The Texas Education Agency should heed evidence from around the country that state takeovers of schools harm students and communities. The public needs to know that the rules for assessing school performance, and rating them by letter grade, are capricious and biased, and are archetypal examples of grandfathering at their worst.
In recent months, failed state takeovers have been in the news around the country. In Tennessee, a state takeover district created to turn around lowest-performing schools has not led to student achievement improvements during any of the district’s first six years, Chalkbeat reported last week. In a brief released by the Tennessee Education Research Alliance, researchers wrote that, according to their study, “turnaround efforts which rely on restaffing schools with more effective educators may not be sustainable after multiple years, which raises the possibility that there is a limited supply of teachers who are willing to transfer to low-performing schools.”
In Ohio in mid-July, the governor signed a one-year moratorium of state takeovers that were based on standardized test scores.

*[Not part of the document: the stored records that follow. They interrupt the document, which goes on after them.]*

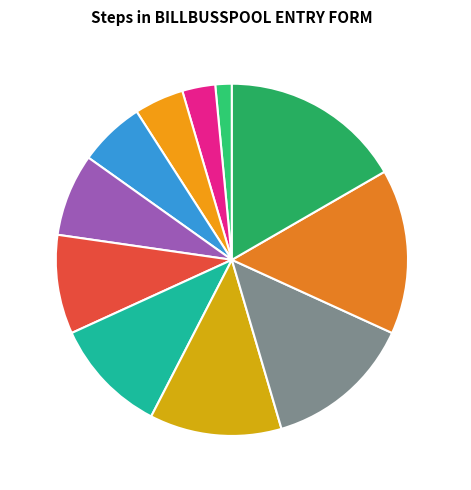

Does any single category account for the majority?

No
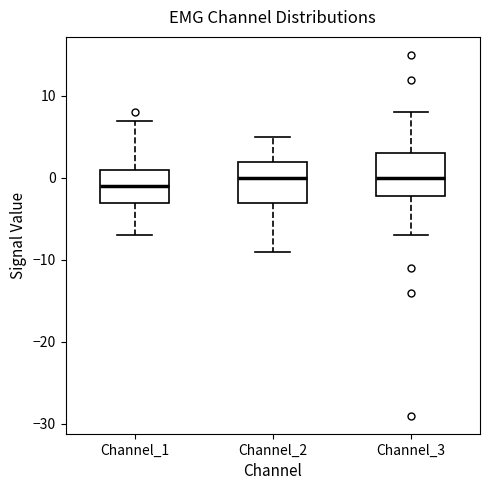

Reading left to right, read every box against the y-axis: the position of its median line, the range the box covers, and the ends of its whiskers. The values are not printed on the chart, so give them approximately, as read against the axis.

Channel_1: median -1, box -3 to 1, whiskers -7 to 7
Channel_2: median 0, box -3 to 2, whiskers -9 to 5
Channel_3: median 0, box -2 to 3, whiskers -7 to 8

There seems to be broad agreement to get rid of the system, which places districts under state control after three annual “F” grades in a row, the Columbus Dispatch reported. Republican State Rep. Don Jones, a former teacher, stressed that any new system needs to let locally elected leaders make the local decisions.
Takeovers remove local control, make a mockery of democracy, disproportionately harm Hispanic and African American communities and leave districts worse off. Takeovers can also last years longer than people expect.
In 2001, the state took over Philadelphia. Seventeen years later, the district regained local control. But none of the promises had been fulfilled: Academics had barely improved, there had been mass school closures, buildings were still in need of extensive repairs, and classes were larger than the state average. This pattern of takeover and dismantling of public education has occurred around the country — in cities including Detroit and New Orleans.
If the state takes over the Houston Independent School District, Philadelphia should be a warning to us.
Rather than removing local control through state takeover, public schools need more resources and wraparound services, more after-school programs and fine arts, more culturally relevant curriculum and smaller class sizes. This is what rich families demand for their kids, and it should be the model for all children.
Instead, in state after state, the American Legislative Exchange Council (ALEC) has peddled A-F school report card legislation based almost entirely on standardized test scores. These A-F ratings irrevocably harm children, schools and communities.
When accountability results came in last year, the Chronicle reported that some education leaders said using A-through-F letter grades would unfairly punish campuses and districts that serve high rates of economically disadvantaged students and that the framework relies too heavily on standardized test performance. That is what is happening now.
On May 17 last year, when TEA announced the latest round of A-F school report card rule changes, these changes applied to seniors who were graduating just two weeks later. Many of those seniors had been flooded out of their homes during Hurricane Harvey — trauma that could definitely have affected their test performance.
In an unjustly retroactive move, these same students’ performance will be used to partially rate high schools this August. TEA should assign “not rated” in August to schools affected by Hurricane Harvey for the same reason schools were “not rated” last year.
More insidious is the “forced failure” rule change of May 2018. Though a school might be showing significant progress and have an overall passing grade, as figured on TEA’s progress calculator, if it has an F in three of the subcategories, the school is rated F overall.
We are hopeful that a new administrative rule, proposed by Commissioner of Education Mike Morath, would allow common sense to prevail by providing an “intervention pause” — meaning that TEA would not pursue additional interventions or sanctions but would instead allow the district to continue its targeted improvement plan.
Call the governor and elected officials. Ask them for our democracy and our children back.
Kravetz is co-founder of Community Voices for Public Education. Capo is president of the Texas American Federation of Teachers.